With regard to imaging, uveal leiomyoma classically exhibits enhanced transillumination with brighter transmission of light through the tumor compared to the surrounding uvea. , This could be attributed to absence of pigmented cells at the site of the solid non-pigmented tumor, suprauveal location of the non-pigmented mass, abundant connective tissue, and paucicellularity of the tumor. In contrast to leiomyoma imaging, transillumination shows blockage of light for most other solid tumors including marked shadow for heavily pigmented melanoma, moderate shadow for non-pigmented melanoma, and often a light shadow for metastasis. However, in this leiomyoma, a comparatively dark shadow was cast on transillumination, opposite to what was anticipated, perhaps related to the large tumor size.

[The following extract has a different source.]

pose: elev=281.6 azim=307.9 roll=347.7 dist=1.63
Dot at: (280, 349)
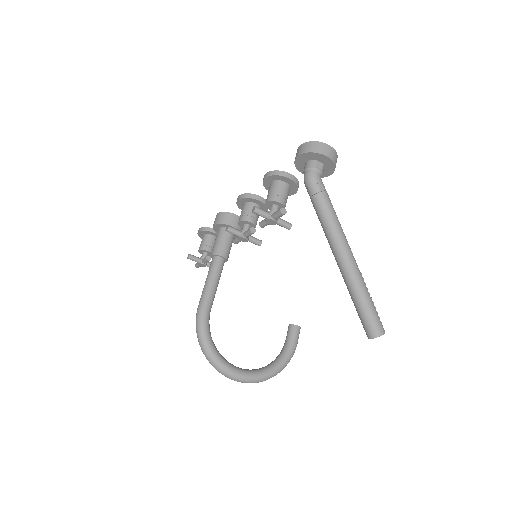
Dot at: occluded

High-quality B-scan ultrasonography is another imaging modality to differentiate leiomyoma from melanoma. Leiomyoma assumes a dome shape on ultrasonography, similar to melanoma. Leiomyoma can occasionally be identified in a suprauveal location on ultrasonography, extrinsic to the choroid or ciliary body.  In our case, suprauveal tumor location was not evident on ultrasonography but was confirmed on histopathology.
On MRI imaging, there are no differentiating features of leiomyoma versus schwannoma versus malignant melanoma. All are hyperintense on T1-weighted images and hypointense on T2-weighted images. All show contrast enhancement.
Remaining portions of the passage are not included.